For the past eighty-five years, there has been a ban on filming in English and Welsh courts. The pathological need for faces and identities was instead filled by newspapers printing photographs and badly drawn sketches of the bad guys. This ban may soon be lifted by Justice Secretary Kenneth Clark, to allow for the sentencing to be broadcast. The demand to know that the judge agrees that the mass murderer is very naughty indeed is currently served by journalists writing down m’lud’s summaries verbatim, but Clark hopes that televisual broadcasts will allow the public to “judge for themselves how we are performing.” Indeed, the standard of the judge’s attire, diction and general appearance should definitely be as open to scrutiny as the judgement.
Dominic Grieve QC, on the other hand, is deeply concerned that such a move could turn trials into a piece of theatre; serving as a platform for ‘eccentric’ judges to grandstand upon, as though any legal professional is going to wrap up a case through the medium of interpretive dance or, more realistically, with unjustly harsh sentencing, although the rampant judge-shaming in the papers hasn’t elicited the punishments people demand. US courts (in which sentencing is filmed) still dish out sentences that the public decide are not harsh enough, Casey Anthony’s ‘not guilty’ verdict for the murder of her two year old daughter being a prime example.
The law will continue to keep witnesses and crooks under wraps for the full ten minutes before their faces are spunked out all over the front pages.
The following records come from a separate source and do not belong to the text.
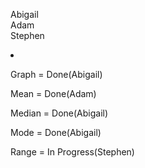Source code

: Abigail
<br>
Adam
<br>
Stephen

<li>
  <p>Graph = Done(Abigail)</p>
  <p>Mean = Done(Adam)</p>
  <p>Median = Done(Abigail)</p>
  <p>Mode = Done(Abigail)</p>
  <p>Range = In Progress(Stephen)</p>
 </li>
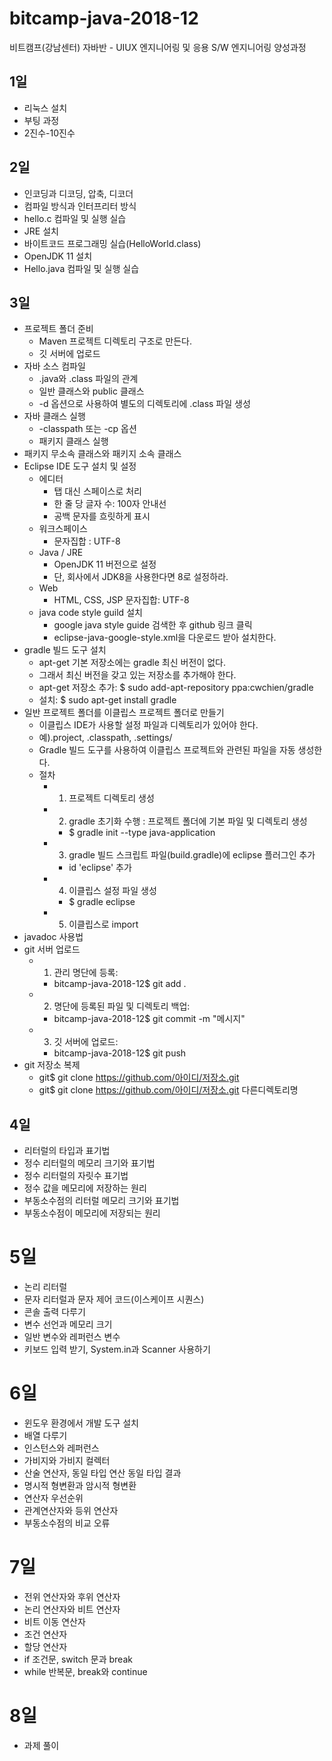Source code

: # bitcamp-java-2018-12
비트캠프(강남센터) 자바반 - UIUX 엔지니어링 및 응용 S/W 엔지니어링 양성과정

## 1일
- 리눅스 설치
- 부팅 과정
- 2진수-10진수

## 2일
- 인코딩과 디코딩, 압축, 디코더
- 컴파일 방식과 인터프리터 방식
- hello.c 컴파일 및 실행 실습
- JRE 설치
- 바이트코드 프로그래밍 실습(HelloWorld.class)
- OpenJDK 11 설치
- Hello.java 컴파일 및 실행 실습

## 3일
- 프로젝트 폴더 준비
    - Maven 프로젝트 디렉토리 구조로 만든다.
    - 깃 서버에 업로드
- 자바 소스 컴파일
    - .java와 .class 파일의 관계
    - 일반 클래스와 public 클래스
    - -d 옵션으로 사용하여 별도의 디렉토리에 .class 파일 생성
- 자바 클래스 실행
    - -classpath 또는 -cp 옵션 
    - 패키지 클래스 실행 
- 패키지 무소속 클래스와 패키지 소속 클래스 
- Eclipse IDE 도구 설치 및 설정
    - 에디터
        - 탭 대신 스페이스로 처리
        - 한 줄 당 글자 수: 100자 안내선  
        - 공백 문자를 흐릿하게 표시
    - 워크스페이스 
        - 문자집합 : UTF-8
    - Java / JRE 
        - OpenJDK 11 버전으로 설정
        - 단, 회사에서 JDK8을 사용한다면 8로 설정하라.
    - Web
        - HTML, CSS, JSP 문자집합: UTF-8 
    - java code style guild 설치
        - google java style guide 검색한 후 github 링크 클릭
        - eclipse-java-google-style.xml을 다운로드 받아 설치한다.
- gradle 빌드 도구 설치
    - apt-get 기본 저장소에는 gradle 최신 버전이 없다.
    - 그래서 최신 버전을 갖고 있는 저장소를 추가해야 한다.
    - apt-get 저장소 추가: $ sudo add-apt-repository ppa:cwchien/gradle
    - 설치: $ sudo apt-get install gradle
- 일반 프로젝트 폴더를 이클립스 프로젝트 폴더로 만들기
    - 이클립스 IDE가 사용할 설정 파일과 디렉토리가 있어야 한다.
    - 예).project, .classpath, .settings/
    - Gradle 빌드 도구를 사용하여 이클립스 프로젝트와 관련된 파일을 자동 생성한다.
    - 절차
        - 1) 프로젝트 디렉토리 생성
        - 2) gradle 초기화 수행 : 프로젝트 폴더에 기본 파일 및 디렉토리 생성
            - $ gradle init --type java-application
        - 3) gradle 빌드 스크립트 파일(build.gradle)에 eclipse 플러그인 추가 
            - id 'eclipse' 추가
        - 4) 이클립스 설정 파일 생성
            - $ gradle eclipse
        - 5) 이클립스로 import 
- javadoc 사용법
- git 서버 업로드
    - 1) 관리 명단에 등록: 
        - bitcamp-java-2018-12$ git add .
    - 2) 명단에 등록된 파일 및 디렉토리 백업: 
        - bitcamp-java-2018-12$ git commit -m "메시지"
    - 3) 깃 서버에 업로드: 
        - bitcamp-java-2018-12$ git push 
- git 저장소 복제
    - git$ git clone https://github.com/아이디/저장소.git
    - git$ git clone https://github.com/아이디/저장소.git 다른디렉토리명

## 4일 
- 리터럴의 타입과 표기법
- 정수 리터럴의 메모리 크기와 표기법
- 정수 리터럴의 자릿수 표기법
- 정수 값을 메모리에 저장하는 원리
- 부동소수점의 리터럴 메모리 크기와 표기법
- 부동소수점이 메모리에 저장되는 원리

# 5일
- 논리 리터럴 
- 문자 리터럴과 문자 제어 코드(이스케이프 시퀀스)
- 콘솔 출력 다루기
- 변수 선언과 메모리 크기
- 일반 변수와 레퍼런스 변수
- 키보드 입력 받기, System.in과 Scanner 사용하기

# 6일 
- 윈도우 환경에서 개발 도구 설치 
- 배열 다루기
- 인스턴스와 레퍼런스
- 가비지와 가비지 컬렉터
- 산술 연산자, 동일 타입 연산 동일 타입 결과
- 명시적 형변환과 암시적 형변환
- 연산자 우선순위
- 관계연산자와 등위 연산자
- 부동소수점의 비교 오류

# 7일
- 전위 연산자와 후위 연산자
- 논리 연산자와 비트 연산자
- 비트 이동 연산자
- 조건 연산자
- 할당 연산자
- if 조건문, switch 문과 break
- while 반복문, break와 continue
 
# 8일 
- 과제 풀이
For sure, those involved with a crime will always be safe from a lens in court, and allowing sentencing remarks isn’t the given inch that will turn into a mile, but the camera doesn’t have to be pointed at the victims to head for the hills. The issue is not that the trials will end up as an MTV reality show with a sarcastic narrator, but rather the lack of respect shown for victims of crime. The fragility of a rape victim is exploited enough by over-zealous QCs examining their past sexual history and dress sense in court, without the public then agreeing that she does indeed ‘sound a bit tarty’ from behind their television screens and troughs. If the conviction rate for rape and other sexual offences drops below its already deplorable level, there’ll be even less of the HARD JUSTICE that people love to see.
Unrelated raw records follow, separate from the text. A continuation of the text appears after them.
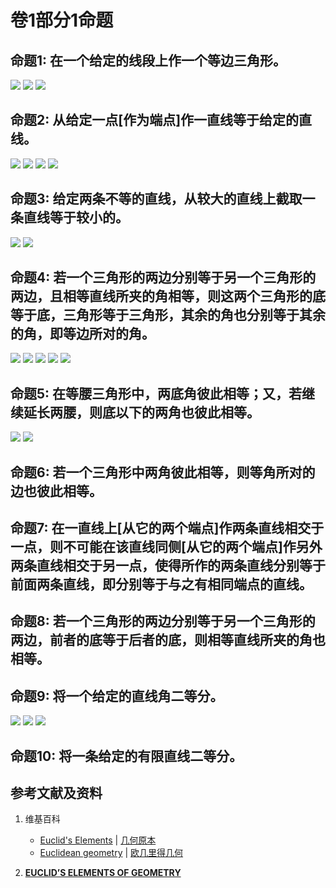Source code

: # 卷1部分1命题

## 命题1: 在一个给定的线段上作一个等边三角形。
![](/images/欧几里得几何/欧几里得元素中典型的几何实验/卷1部分1命题/1a1.jpg)
![](/images/欧几里得几何/欧几里得元素中典型的几何实验/卷1部分1命题/1a2.jpg)
![](/images/欧几里得几何/欧几里得元素中典型的几何实验/卷1部分1命题/1a3.jpg)

## 命题2: 从给定一点[作为端点]作一直线等于给定的直线。
![](/images/欧几里得几何/欧几里得元素中典型的几何实验/卷1部分1命题/2a1.jpg)
![](/images/欧几里得几何/欧几里得元素中典型的几何实验/卷1部分1命题/2a2.jpg)
![](/images/欧几里得几何/欧几里得元素中典型的几何实验/卷1部分1命题/2a3.jpg)
![](/images/欧几里得几何/欧几里得元素中典型的几何实验/卷1部分1命题/2a4.jpg)

## 命题3: 给定两条不等的直线，从较大的直线上截取一条直线等于较小的。
![](/images/欧几里得几何/欧几里得元素中典型的几何实验/卷1部分1命题/3a1.jpg)
![](/images/欧几里得几何/欧几里得元素中典型的几何实验/卷1部分1命题/3a2.jpg)

## 命题4: 若一个三角形的两边分别等于另一个三角形的两边，且相等直线所夹的角相等，则这两个三角形的底等于底，三角形等于三角形，其余的角也分别等于其余的角，即等边所对的角。
![](/images/欧几里得几何/欧几里得元素中典型的几何实验/卷1部分1命题/4a1.jpg)
![](/images/欧几里得几何/欧几里得元素中典型的几何实验/卷1部分1命题/4a2.jpg)
![](/images/欧几里得几何/欧几里得元素中典型的几何实验/卷1部分1命题/4a3.jpg)
![](/images/欧几里得几何/欧几里得元素中典型的几何实验/卷1部分1命题/4a4.jpg)
![](/images/欧几里得几何/欧几里得元素中典型的几何实验/卷1部分1命题/4a5.jpg)

## 命题5: 在等腰三角形中，两底角彼此相等；又，若继续延长两腰，则底以下的两角也彼此相等。
![](/images/欧几里得几何/欧几里得元素中典型的几何实验/卷1部分1命题/5a1.jpg)
![](/images/欧几里得几何/欧几里得元素中典型的几何实验/卷1部分1命题/5a2.jpg)

## 命题6: 若一个三角形中两角彼此相等，则等角所对的边也彼此相等。

## 命题7: 在一直线上[从它的两个端点]作两条直线相交于一点，则不可能在该直线同侧[从它的两个端点]作另外两条直线相交于另一点，使得所作的两条直线分别等于前面两条直线，即分别等于与之有相同端点的直线。

## 命题8: 若一个三角形的两边分别等于另一个三角形的两边，前者的底等于后者的底，则相等直线所夹的角也相等。

## 命题9: 将一个给定的直线角二等分。
![](/images/欧几里得几何/欧几里得元素中典型的几何实验/卷1部分1命题/9a1.jpg)
![](/images/欧几里得几何/欧几里得元素中典型的几何实验/卷1部分1命题/9a2.jpg)
![](/images/欧几里得几何/欧几里得元素中典型的几何实验/卷1部分1命题/9a3.jpg)

## 命题10: 将一条给定的有限直线二等分。

## 参考文献及资料

1. 维基百科
	- [Euclid's Elements](https://en.wikipedia.org/wiki/Euclid%27s_Elements) | [几何原本](https://zh.wikipedia.org/wiki/%E5%87%A0%E4%BD%95%E5%8E%9F%E6%9C%AC) 
	- [Euclidean geometry](https://en.wikipedia.org/wiki/Euclidean_geometry) | [欧几里得几何](https://zh.wikipedia.org/wiki/%E6%AC%A7%E5%87%A0%E9%87%8C%E5%BE%97%E5%87%A0%E4%BD%95) 

2. [**EUCLID’S ELEMENTS OF GEOMETRY**](https://farside.ph.utexas.edu/books/Euclid/Elements.pdf) 



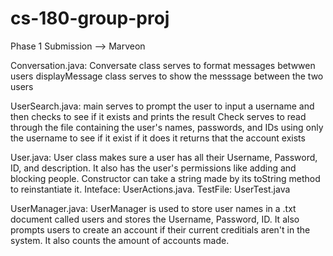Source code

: # cs-180-group-proj
Phase 1 Submission --> Marveon 

Conversation.java:
Conversate class serves to format messages betwwen users
displayMessage class serves to show the messsage between the two users

UserSearch.java:
main serves to prompt the user to input a username and then checks to see if it exists and prints the result
Check serves to read through the file containing the user's names, passwords, and IDs using only the username to see if it exist if it does it returns that the account exists

User.java:
User class makes sure a user has all their Username, Password, ID, and description. It also has the user's permissions like adding and blocking people. Constructor can take a string made by its toString method to reinstantiate it. Inteface: UserActions.java. TestFile: UserTest.java

UserManager.java:
UserManager is used to store user names in a .txt document called users and stores the Username, Password, ID. It also prompts users to create an account if their current creditials aren't in the system. It also counts the amount of accounts made.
Will filming affect the judgement? Perhaps the judge will be more inclined to wash his wig in case his Mum’s watching, but it won’t throw his objectivity out the window. At least, one would hope that the British legal system is above caving in to such shallow and superficial pressures. The most that sentencing will offer in full 1080p HD is yet more sensationalist moral outrage for the baying mobs to sink their teeth into. Another block of oak for the press to fling upon the bonfire of public nosiness? I think so.